Share the goddam profit. What's so difficult about that? Back to the survival of those with the most days, everyone else, fight for it. New Gilded age beginning? Racial, cultural resegregation? 'Homelands' ameriKKKan urban style/ for some. Right? Especially if dipshit called potus gets out of this russian shit and 'wins' again, with some nefarious activity in voting procedures and denying the right on spurious grounds.
We the People don't mean a thing to these sociopathic narcissists with money and perceived power over others. Crazy times and those 30-thousand workers denied, represent a larger number affected if we parse in the family. Insurance, profit sharing? I did not know. Put the real numbers up, I bet you and I would be astounded. It's sooooo wrong.
Yo_Mama_Been_Loggin
(107,905 posts)ck4829
(35,045 posts)elias7
(3,997 posts)the American worker has no chance... Vote Trump!
Hoyt
(54,770 posts)then. Toys plight was so bad before 2005 that its debt was down graded to junk status a year before the leveraged buyout.
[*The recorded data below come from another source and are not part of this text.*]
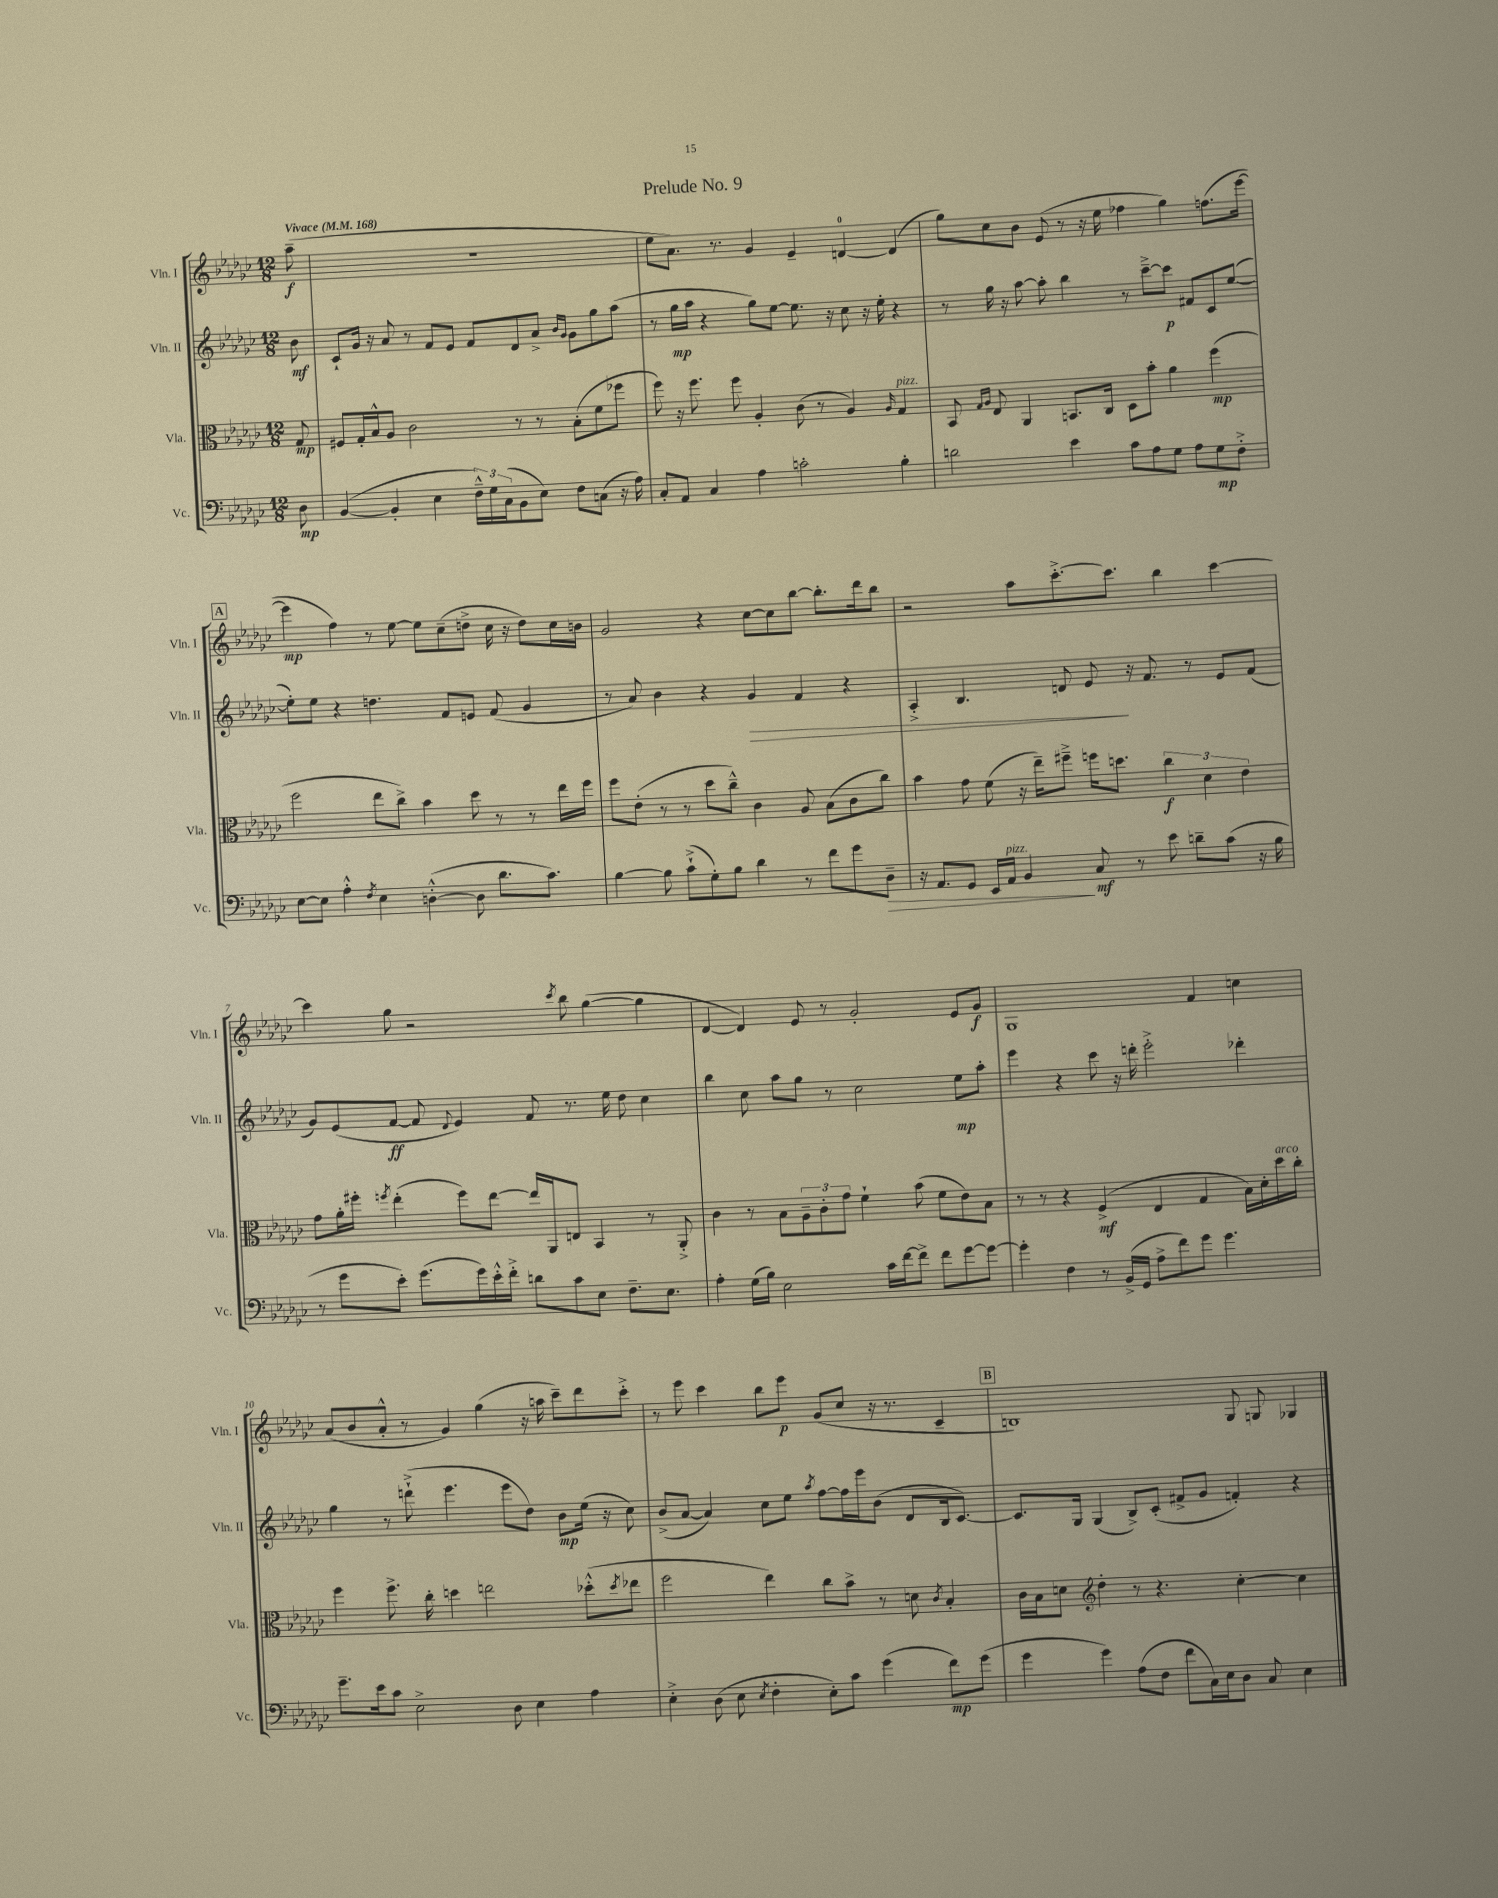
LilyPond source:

\header { title = "Prelude No. 9" }
<<
\new StaffGroup <<
\new Staff = "s0" \with { instrumentName = "Vln. I" shortInstrumentName = "Vln. I" } {
    \clef treble \key ges \major \numericTimeSignature \time 12/8 \partial 8 \tempo "Vivace" 4 = 168
    aes''8--\f( |
    R1. |
    ees''8 aes'8.) r8. ges'4 ees'4-- d'4-0~ d'4( |
    ges''8) ces''8 bes'8 ees'8( r8 r16 ees''16 fes''4 ges''4) f''8.( ees'''16~ |
    \mark \markup { \box "A" } ees'''4\mp f''4) r8 ees''8~ ees''8 ces''8--( d''8-> ces''16 r16 d''8) ces''16 b'16 |
    ges'2 r4 ces''8~ ces''8 bes''8~ bes''8.-. des'''16 bes''8 |
    r2 aes''8 ces'''8.~-.-> ces'''8. bes''4 ces'''4~ |
    ces'''4 ges''8 r2 \acciaccatura { ces'''8 } bes''8 ges''4~( ges''4 |
    des'4~ des'4) ees'8 r8 ges'2-. ees'8 ges'8\f |
    ges1 f'4 c''4 |
    aes'8( bes'8 aes'8-.-^ r8 ges'4) ges''4( r16 a''16 ces'''8--) des'''8 ces'''8-.-> |
    r8 ees'''8 ces'''4 bes''8 ees'''8\p ges'8( ces''8 r16 r8. ces'4-- |
    \mark \markup { \box "B" } b1) ges8 g8 ges4 \bar "|." |
}
\new Staff = "s1" \with { instrumentName = "Vln. II" shortInstrumentName = "Vln. II" } {
    \clef treble \key ges \major \numericTimeSignature \time 12/8 \partial 8
    bes'8\mf |
    ces'8-! ges'16 r16 aes'8 r8 f'8 ees'8 f'8 des'8 aes'8-> \grace { bes'16 ges'16 } ges'8 ges''8 aes''8( |
    r8 ges''16\mp aes''16 r4 ges''8) ees''8~ ees''8. r16 ces''8 r16 ees''16-. r4 |
    r8 ges''16 r16 aes''8~ aes''8-. bes''4 r8 ces'''8~---> ces'''8\p fis'8 ces'8 ees''8~( |
    \mark \markup { \box "A" } ees''8-.) ees''8 r4 d''4. f'8 e'8 f'8( ges'4 |
    r8 aes'8) bes'4 r4 ges'4\> f'4 r4 |
    aes4-.-> bes4. d'8 ees'8\! r16 f'8. r8 ees'8 f'8( |
    ges'8) ees'8( f'8~\ff f'8 \appoggiatura { des'8 } ees'4) f'8 r8. ees''16 des''8 ces''4 |
    bes''4 ces''8 aes''8 ges''8 r8 ces''2 ees''8\mp aes''8-. |
    ees'''4 r4 ces'''8 r16 d'''16-. ees'''2-.-> des'''4-. |
    ges''4 r8 d'''8-!->( ees'''4. ees'''8 des''8) bes'8\mp ees''16( r16 ces''8) |
    bes'8->( aes'8~ aes'4) ces''8 ees''8 \acciaccatura { aes''8 } f''8~ f''16 ees'''16 bes'8( des'8 bes16 ces'8.~) |
    \mark \markup { \box "B" } ces'8. ges16 ges4( bes8->) ces'8-.( fis'8-> ges'8 f'4-.) r4 \bar "|." |
}
\new Staff = "s2" \with { instrumentName = "Vla." shortInstrumentName = "Vla." } {
    \clef alto \key ges \major \numericTimeSignature \time 12/8 \partial 8
    ges8\mp |
    fis8 ges16-. bes16-^ aes8 ces'2 r8 r8 bes8-.( f'8 fes''8 |
    f''8) r16 f''8. f''8 aes4-. ces'8( r8 aes4) \grace { aes16 } ges4^\markup { \italic "pizz." } |
    bes,8 \grace { ges16 aes16 } ees8 aes,4 b,8. ces16 des8 bes'8-. aes'4 f''4\mp( |
    \mark \markup { \box "A" } f''2 ees''8 ces''8->) bes'4 des''8 r8 r8 ees''16 f''16 |
    f''8 ees'8-.( r8 r8 des''8 ces''8---^) ces'4 aes8 bes8( ces'8 ces''8) |
    bes'4 ges'8 f'8( r16 ees''16--) fis''8---> f''16 d''8. \tuplet 3/2 { ces''4\f des'4 ees'4 } |
    ges'8 aes'16-. fis''16-. \acciaccatura { f''8 } ees''4-.( f''8) ees''8~ ees''16 aes,16 e8 bes,4 r8 aes,8-.-> |
    ces'4 r8 bes8 \tuplet 3/2 { aes8-- ces'8-. ges'8 } f'4-! bes'8( f'8 ees'8) bes8 |
    r8 r8 r4 f4->\mf( ees4 ges4 bes16) des'16-. des''16^\markup { \italic "arco" } ces''16-. |
    f''4 f''8.-> ces''16-. d''4 e''2 des''8-.-^( \acciaccatura { des''8 } ees''8 |
    f''2 ees''4) ces''8 bes'8-> r8 d'8 \acciaccatura { ces'8 } bes4-. |
    \mark \markup { \box "B" } ces'16 bes16 d'8 \clef treble des''4-. r8 r4. ces''4~-. ces''4 \bar "|." |
}
\new Staff = "s3" \with { instrumentName = "Vc." shortInstrumentName = "Vc." } {
    \clef bass \key ges \major \numericTimeSignature \time 12/8 \partial 8
    des8\mp |
    bes,4~( bes,4-. ees4 \tuplet 3/2 { f16---^) ges16 ces16( } bes,8 ees8) f8 c8( r16 aes16) |
    ces8-. aes,8 ces4 aes4 c'2-. bes4-. |
    d'2 ees'4 ces'8 aes8 ges8 aes8 ges8\mp f8-.-> |
    \mark \markup { \box "A" } ees8~ ees8 aes4-.-^ \acciaccatura { f8 } ees4 d4~-.-^( d8 des'8. ces'8.) |
    bes4~ bes8 ces'8-!->( ges8-.) bes8 des'4 r8 f'8 ges'8 des8--\> |
    r16 aes,8. ges,8 ees,16 aes,16^\markup { \italic "pizz." } bes,4\! ces8\mf r8 ees'8 d'8-- ces'8( r16 bes16 |
    r8 ges'8 ees'8-.) ges'8.( ges'16) ees'16-.-^ f'16-.-> d'8 ces'8 ees8 f8.-- ees8. |
    aes4-. ges16( bes16) ees2 ces'16 f'16~ f'8-> f'8 ges'8~ ges'8~ |
    ges'4-. f4 r8 bes,16->( ges,16 aes8-> f'8) ges'8 ges'4. |
    ges'8.-- ees'16 ces'8 ees2-> des8 ees4 aes4 |
    ees4-.-> des8( ees8 \acciaccatura { ees8 } f4-. ees8-.) ces'8 ges'4( f'8\mp) ges'8( |
    \mark \markup { \box "B" } ges'4 ges'4) aes8( f8 f'8 ces16) ees16 des8 ces8 ees4 \bar "|." |
}
>>
>>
They were already dead in the water, and the buyout probably extended their life.
Severance pay seems humane. It does appear employees were given 2 months notice and most would be paid even if they didn't finish working out that period.
A severance pay law sounds good, assuming a company doesn't wait too long to pull the plug. What would be even better would be a federal unemployment benefit that is much more robust than what we have now. This stuff is going to keep happening and sooner or later we are going to have to come up with a way to handle extreme unemployment. I guess that is kind of tough to address when we have exceptionally low unemployment at the moment.